Without 3rd party validation, I really don’t see the privacy issue with an age field. Without verification, it is, at worst, one more byte available to hash into a unique identifier, but you can feed that field from /dev/random at every query and poison even that hypothetical.
timwa@lemmy.snowgoons.ro 8 hours ago
Why the ever loving fuck does an init system even need a user database?
Honest to God, if FIFA were giving out a World “Understanding UNIX” Prize, Poettering would be the inaugural, and only, winner. Never in the field of operating systems has one man driven so much enshittification through sheer force of cluelessness coupled with supreme arrogance. And in a world that Steve Ballmer still occupies, that’s one hell of an accolade.
Noam_Calhoun@lemmy.today 7 hours ago
You are absolutely right, we are not in fact getting screwed, they are just applying the lube for later. (Shamelessly stolen from elsewhere)
corsicanguppy@lemmy.ca 8 hours ago
You.

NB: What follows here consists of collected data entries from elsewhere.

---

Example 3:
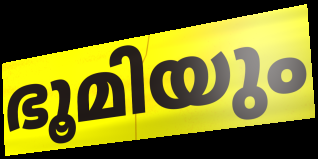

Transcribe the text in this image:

ഭൂമിയും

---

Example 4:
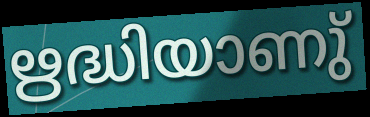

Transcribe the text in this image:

ഋദ്ധിയാണു്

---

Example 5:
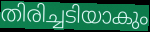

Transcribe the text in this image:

തിരിച്ചടിയാകുംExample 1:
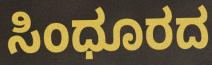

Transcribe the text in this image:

ಸಿಂಧೂರದ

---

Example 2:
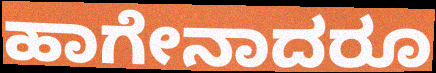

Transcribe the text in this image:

ಹಾಗೇನಾದರೂ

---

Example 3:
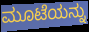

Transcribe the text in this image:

ಮೂಟೆಯನ್ನು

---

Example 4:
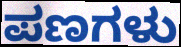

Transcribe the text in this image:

ಪಣಗಳು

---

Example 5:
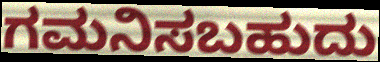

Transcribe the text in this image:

ಗಮನಿಸಬಹುದುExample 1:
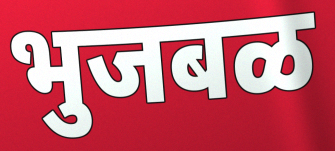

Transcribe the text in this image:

भुजबळ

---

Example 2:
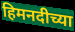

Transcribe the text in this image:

हिमनदीच्या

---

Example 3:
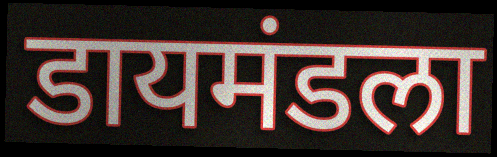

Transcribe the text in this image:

डायमंडला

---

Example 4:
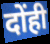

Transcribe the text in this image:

दोंही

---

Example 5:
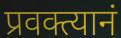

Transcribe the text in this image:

प्रवक्त्यानं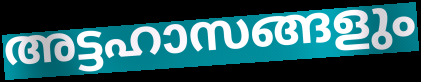
അട്ടഹാസങ്ങളും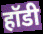
हॉडीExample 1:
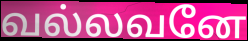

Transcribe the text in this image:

வல்லவனே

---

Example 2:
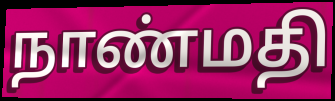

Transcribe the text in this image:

நாண்மதி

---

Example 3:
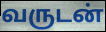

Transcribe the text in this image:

வருடன்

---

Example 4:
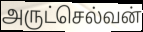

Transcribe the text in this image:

அருட்செல்வன்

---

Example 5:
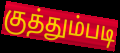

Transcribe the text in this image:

குத்தும்படிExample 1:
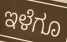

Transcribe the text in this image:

ಇಳೆಗೂ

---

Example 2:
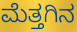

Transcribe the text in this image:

ಮೆತ್ತಗಿನ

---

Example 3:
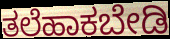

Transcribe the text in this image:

ತಲೆಹಾಕಬೇಡಿ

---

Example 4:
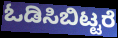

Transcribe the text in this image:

ಓಡಿಸಿಬಿಟ್ಟರೆ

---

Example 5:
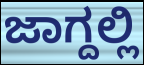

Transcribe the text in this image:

ಜಾಗ್ದಲ್ಲಿ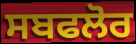
ਸਬਫਲੋਰ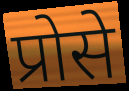
प्रोसे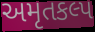
અમૃતકલ્પ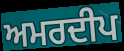
ਅਮਰਦੀਪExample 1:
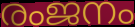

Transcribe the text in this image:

രംജനം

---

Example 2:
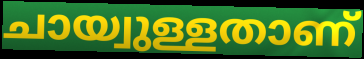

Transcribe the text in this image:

ചായ്വുള്ളതാണ്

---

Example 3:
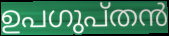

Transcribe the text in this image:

ഉപഗുപ്തൻ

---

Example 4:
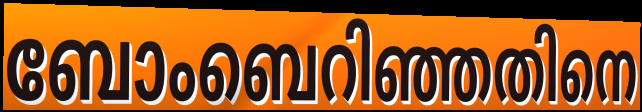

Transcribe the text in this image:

ബോംബെറിഞ്ഞതിനെ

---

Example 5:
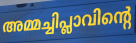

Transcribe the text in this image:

അമ്മച്ചിപ്ലാവിന്റെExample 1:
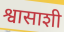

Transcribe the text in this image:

श्वासाशी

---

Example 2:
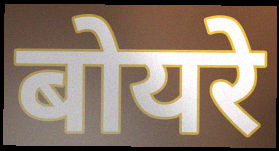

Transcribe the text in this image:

बोयरे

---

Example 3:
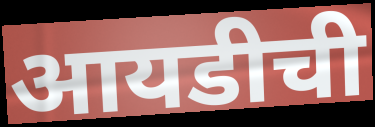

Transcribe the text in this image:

आयडीची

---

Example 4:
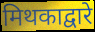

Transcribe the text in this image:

मिथकाद्वारे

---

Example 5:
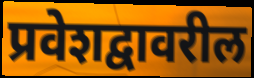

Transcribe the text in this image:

प्रवेशद्वावरीलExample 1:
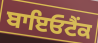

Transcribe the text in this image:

ਬਾਇਓਟੈਂਕ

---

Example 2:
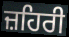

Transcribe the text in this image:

ਜ਼ਹਿਰੀ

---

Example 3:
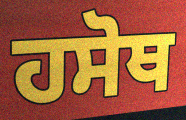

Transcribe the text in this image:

ਹਸੋਥ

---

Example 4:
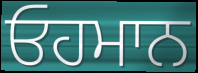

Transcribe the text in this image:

ਓਹਮਾਨ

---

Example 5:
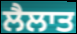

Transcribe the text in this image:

ਲੈਲਾਤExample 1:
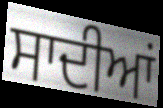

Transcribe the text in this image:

ਸਾਦੀਆਂ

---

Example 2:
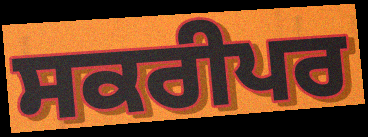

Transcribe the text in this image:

ਸਕਰੀਪਰ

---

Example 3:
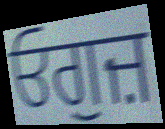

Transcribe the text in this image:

ਓਗੁਜ਼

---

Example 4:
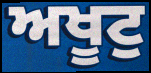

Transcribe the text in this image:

ਅਖੂਟੁ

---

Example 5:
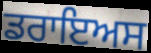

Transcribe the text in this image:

ਡਰਾਇਅਸ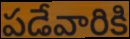
పడేవారికి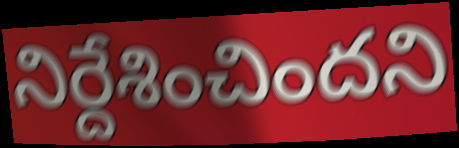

Don’t. Get. It.
ptu@sopuli.xyz 8 hours ago
Plesse don’t give them any ideas. Here’s a list of what’s currently included
systemd.io/USER_RECORD/
tristan@tarte.nuage-libre.fr 2 hours ago
Runit supremacy. Welcome to the void.
BurgerBaron@piefed.social 4 hours ago
Motorolla bending the knee to the mass surveillance corps and international governments comes to mind. We’ll see how their deal with GrapheneOS goes now.

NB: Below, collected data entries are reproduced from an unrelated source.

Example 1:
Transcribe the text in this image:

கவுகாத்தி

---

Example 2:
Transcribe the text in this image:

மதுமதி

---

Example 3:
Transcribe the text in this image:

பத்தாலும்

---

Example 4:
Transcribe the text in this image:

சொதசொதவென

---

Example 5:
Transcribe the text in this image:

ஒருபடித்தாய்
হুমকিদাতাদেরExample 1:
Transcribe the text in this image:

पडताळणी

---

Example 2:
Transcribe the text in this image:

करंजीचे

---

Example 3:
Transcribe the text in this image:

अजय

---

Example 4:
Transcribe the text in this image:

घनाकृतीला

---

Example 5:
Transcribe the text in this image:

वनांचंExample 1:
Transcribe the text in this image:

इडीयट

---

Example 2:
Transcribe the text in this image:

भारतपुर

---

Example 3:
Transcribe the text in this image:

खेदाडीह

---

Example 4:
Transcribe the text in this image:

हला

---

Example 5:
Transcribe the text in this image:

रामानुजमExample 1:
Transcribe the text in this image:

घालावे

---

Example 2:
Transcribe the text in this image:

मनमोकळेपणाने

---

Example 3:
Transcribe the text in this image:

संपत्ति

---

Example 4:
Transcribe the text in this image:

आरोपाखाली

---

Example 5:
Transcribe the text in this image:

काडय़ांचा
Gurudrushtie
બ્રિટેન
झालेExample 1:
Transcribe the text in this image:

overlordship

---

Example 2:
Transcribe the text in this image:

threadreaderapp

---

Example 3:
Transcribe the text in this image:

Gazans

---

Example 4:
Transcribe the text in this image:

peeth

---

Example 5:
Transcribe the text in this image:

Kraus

MadameBisaster@lemmy.blahaj.zone 4 hours ago
I mean they can simply sell that phone with stock androud in californua and if users flash Graphene on it afterwards thats hardly motorolas fault
sphericalcube@lemmy.dbzer0.com 10 hours ago
I imagine people behind this law are pretty interested in this small but powerful user base. I would just boldly assume that a lot of people responsible for independent software and privacy advocates are using Linux etc. So its a interesting user base for sure. But regulating open source software luckily is pretty much impossible and they wont give up their(our) privacy without a fight. Also, we will see how much the user base will grow when these regulations get tighter.
woelkchen@lemmy.world 9 hours ago
They can simply say on their download pages that residents of Brazil and California are not allowed to use their OS.